Embora a RIT afirme que atualmente não tem planos de abandonar totalmente Microsoft, Google ou Amazôniaos preparativos para encontrar uma alternativa adequada sugerem que o país poderá estar preparado para migrar num contexto de crescentes tensões geopolíticas.
O diretor Ergo Tars também observado uma decisão pan-europeia de bloquear produtos tecnológicos americanos de agências federais poderia forçá-la a confiar na tecnologia europeia, daí a preparação proactiva da Estónia.
Estónia prepara-se para se afastar da Microsoft, Google e Amazon
Apesar de afirmar que o governo do país não tem planos de abandonar a Microsoft iminentemente, a RIT enfatiza os custos envolvidos na utilização dos serviços da Microsoft.

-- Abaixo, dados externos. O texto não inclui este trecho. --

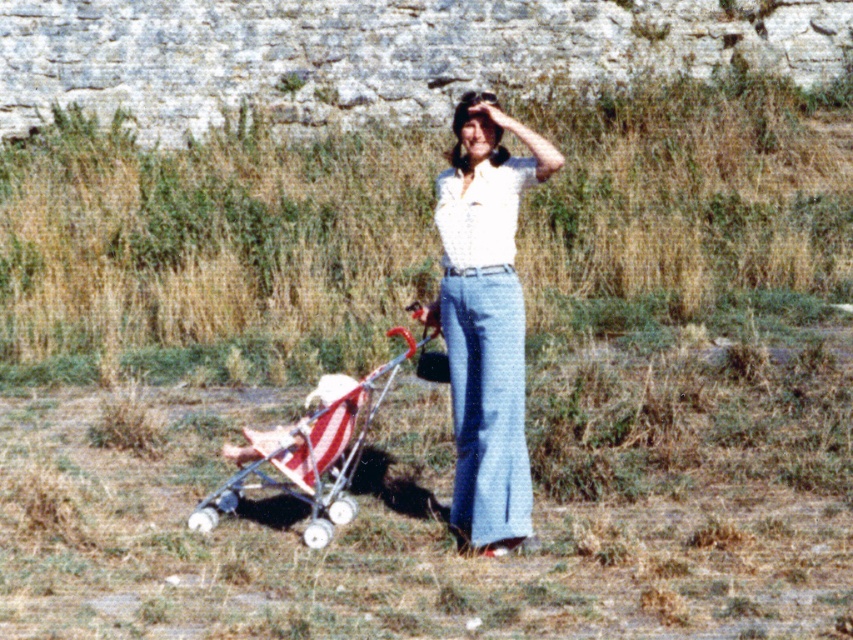
You are a photographer trying to capture the stroller in the image. The stroller is located at point (x=315, y=448). If you want to focus on the stroller, should you adjust your camera to the left or right of the current position?

The point (x=315, y=448) marks the red striped fabric stroller at lower left, so you should adjust your camera to the right to focus on it.

You are a photographer taking a portrait of the woman in the white cotton blouse at center. To ensure the blouse is in focus, where should you aim the camera lens?

You should aim the camera lens at point (486,320) to ensure the white cotton blouse at center is in focus.

You are a photographer trying to capture a photo of the white cotton blouse at center and the red striped fabric stroller at lower left. Which object should you focus on first if you want to include both in the frame without moving the camera?

You should focus on the white cotton blouse at center first because it occupies less space than the red striped fabric stroller at lower left, so it will be easier to fit both into the frame by prioritizing the smaller object.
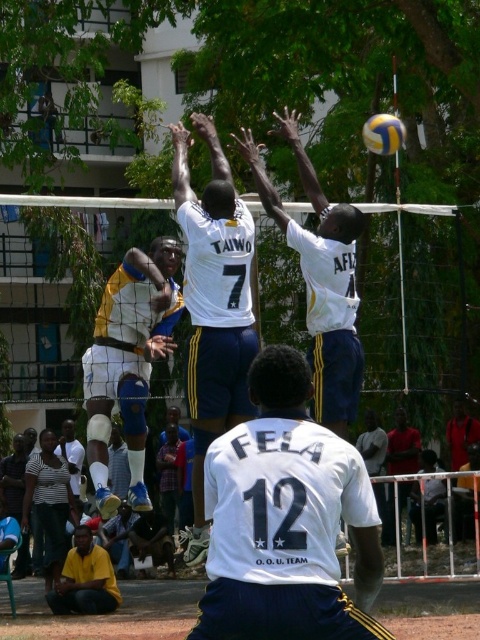
You are a photographer trying to capture a volleyball game. You notice two players in the image, one wearing a yellow and blue uniform at center and the other in a dark red shirt at lower right. Based on their positions, which player is closer to the camera?

The dark red shirt at lower right is closer to the camera because it appears smaller than the yellow and blue uniform at center, which is taller in the image.

You are a spectator standing at the point labeled as point [225,156]. You want to throw a water bottle to your friend who is 26.34 meters away from you. Can you estimate if your throw will reach them?

The distance between you and your friend is exactly 26.34 meters, which is the same as the distance from point [225,156] to the viewer. If your throw can cover 26.34 meters, then yes, it will reach them.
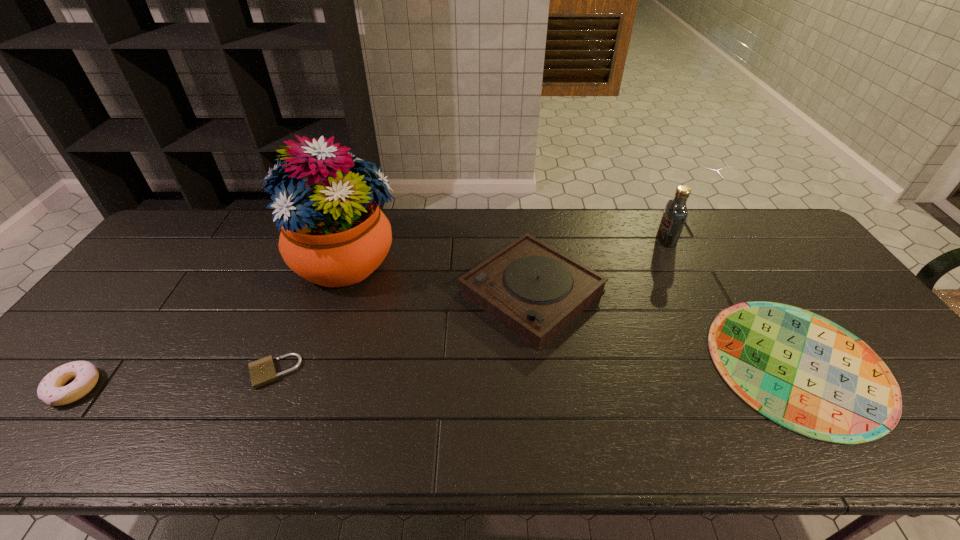
You are a GUI agent. You are given a task and a screenshot of the screen. Output one action in this format:
    pyautogui.click(x=<x>, y=<y>)
    Task: Click on the object located at the left edge
    This screenshot has height=540, width=960.
    Given the screenshot: What is the action you would take?
    pyautogui.click(x=51, y=390)

At what (x,y) coordinates should I click in order to perform the action: click on object at the right edge. Please return your answer as a coordinate pair (x, y). The image size is (960, 540). Looking at the image, I should click on (802, 371).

Partindo do princípio de que uma estação de trabalho de uma agência governamental custa 2.000 euros por utilizador por ano, cerca de um quinto (400 euros) desse valor vai diretamente para a Microsoft – o que, para uma frota de 15.000 estações de trabalho, representa cerca de 6 milhões de euros por ano.
Mas mudar não significa apenas encontrar outra plataforma adequada e cortar custos – a familiaridade estabelecida do utilizador seria desafiada e uma migração em grande escala para a nuvem poderia acabar por custar mais do que pagar os preços mais elevados da Microsoft apenas para que a transição fosse eficaz.
Tars também criticou os serviços totalmente em nuvem que podem ser afetados por interrupções e tempos de inatividade, indicando que soluções híbridas e locais ainda são necessárias para funcionar em conjunto para garantir a operação em tempo integral.
Mas mesmo que a Estónia esteja apenas a preparar-se para mudanças futuras e não planeie migrar totalmente para longe da Microsoft, não será o único governo a explorar alternativas europeias. Estado alemão de Schleswig-Holstein confirmado estaria encerrando os acordos de software da Microsoft, Lyon da França confirmado uma mudança do software Microsoft para alternativas de código aberto, e a Suíça até avisado das responsabilidades das empresas americanas de SaaS para com o governo dos EUA, estabelecendo a segurança adequada dos dados.